Imagine an iCloud account being a “new circumstance.” Cloud storage and personal data repositories are nearly as old as the internet itself. Apple’s iCloud has been around since 2011. How something 12 years old can be considered a “new circumstance” by judges or cops is beyond me. Just because it’s easier to investigate from a desk than applying shoe leather to concrete doesn’t mean the Fourth Amendment no longer applies.

McCall’s point — that an account last backed up 12 hours before an alleged crime — could not be reasonably expected to contain evidence of the crime committed 12 hours later is a much better point, no matter these supposed “newness” of 12-year-old technology. Even if everyone agrees it might be difficult for cops and courts to wrap their minds around storage options that have been in common use for more than a decade, surely we can all agree the rules of time and space have not been significantly altered over the last decade. Unless the cops truly believed the crime was pre-planned some time in advance (which they clearly did not believe), there was no justification for the search of cloud storage that contained no data created during the time the crime occurred or after it.

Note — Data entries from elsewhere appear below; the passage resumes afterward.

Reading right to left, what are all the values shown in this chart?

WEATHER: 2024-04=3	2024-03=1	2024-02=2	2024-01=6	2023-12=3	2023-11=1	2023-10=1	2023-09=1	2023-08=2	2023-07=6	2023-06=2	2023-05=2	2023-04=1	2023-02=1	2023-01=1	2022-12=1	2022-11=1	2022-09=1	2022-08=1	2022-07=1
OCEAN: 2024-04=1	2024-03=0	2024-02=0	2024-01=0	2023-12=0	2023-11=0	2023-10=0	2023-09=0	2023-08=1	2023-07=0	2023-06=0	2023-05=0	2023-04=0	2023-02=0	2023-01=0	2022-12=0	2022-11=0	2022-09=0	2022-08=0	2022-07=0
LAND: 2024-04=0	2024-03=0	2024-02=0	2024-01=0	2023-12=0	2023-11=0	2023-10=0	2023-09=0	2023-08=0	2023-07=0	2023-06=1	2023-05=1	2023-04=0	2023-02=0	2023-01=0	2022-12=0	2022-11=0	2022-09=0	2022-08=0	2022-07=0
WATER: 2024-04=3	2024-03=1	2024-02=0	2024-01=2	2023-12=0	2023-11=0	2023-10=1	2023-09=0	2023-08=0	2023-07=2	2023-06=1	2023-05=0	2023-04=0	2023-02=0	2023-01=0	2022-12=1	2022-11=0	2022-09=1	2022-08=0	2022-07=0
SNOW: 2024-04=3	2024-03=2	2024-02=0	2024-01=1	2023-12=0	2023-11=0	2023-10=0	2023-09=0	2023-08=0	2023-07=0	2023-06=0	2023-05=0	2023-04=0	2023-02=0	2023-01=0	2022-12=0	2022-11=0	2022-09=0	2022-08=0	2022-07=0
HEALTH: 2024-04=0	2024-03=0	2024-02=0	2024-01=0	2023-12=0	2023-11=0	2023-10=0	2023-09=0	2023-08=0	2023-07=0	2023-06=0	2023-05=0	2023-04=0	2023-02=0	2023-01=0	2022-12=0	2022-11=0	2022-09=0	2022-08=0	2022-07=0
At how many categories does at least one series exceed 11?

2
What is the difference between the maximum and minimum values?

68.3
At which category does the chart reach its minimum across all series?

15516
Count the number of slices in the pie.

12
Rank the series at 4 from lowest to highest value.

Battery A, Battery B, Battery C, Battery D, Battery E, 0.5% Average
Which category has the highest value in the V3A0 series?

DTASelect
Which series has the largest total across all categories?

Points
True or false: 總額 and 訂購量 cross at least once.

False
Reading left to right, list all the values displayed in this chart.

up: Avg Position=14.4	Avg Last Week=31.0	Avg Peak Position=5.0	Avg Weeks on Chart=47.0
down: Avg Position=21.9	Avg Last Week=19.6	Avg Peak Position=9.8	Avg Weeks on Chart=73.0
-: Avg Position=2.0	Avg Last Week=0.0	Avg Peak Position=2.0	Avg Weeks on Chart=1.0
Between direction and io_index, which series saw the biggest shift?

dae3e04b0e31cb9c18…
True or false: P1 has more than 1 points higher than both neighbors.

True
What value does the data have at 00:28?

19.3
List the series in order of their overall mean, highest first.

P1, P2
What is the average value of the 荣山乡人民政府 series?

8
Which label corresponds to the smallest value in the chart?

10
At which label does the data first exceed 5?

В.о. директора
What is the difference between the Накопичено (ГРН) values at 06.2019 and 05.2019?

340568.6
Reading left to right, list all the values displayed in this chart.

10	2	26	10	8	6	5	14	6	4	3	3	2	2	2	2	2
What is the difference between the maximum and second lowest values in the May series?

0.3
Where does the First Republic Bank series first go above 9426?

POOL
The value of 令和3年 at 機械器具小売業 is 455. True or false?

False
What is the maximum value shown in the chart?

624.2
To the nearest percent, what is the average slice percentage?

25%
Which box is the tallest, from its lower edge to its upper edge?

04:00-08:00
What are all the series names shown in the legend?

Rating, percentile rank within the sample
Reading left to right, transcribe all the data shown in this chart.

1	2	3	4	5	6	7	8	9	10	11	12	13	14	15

This is a blown call. But that’s the way cops like it. A storage option that made its debut in 2011 is still considered by an appellate court to be a novel invention worthy of years of future debate before cautiously establishing extremely narrow precedent. This is little more than a court talking itself out of upsetting the prosecutorial apple cart because doing so might mean future alleged criminals might expect their rights to be respected. It’s not only lazy, it’s cowardly. The world continues to advance. The nation’s courts, unfortunately, still insist on taking a wait-and-see approach to tech, as though every widely used content storage option is just another Pets.com.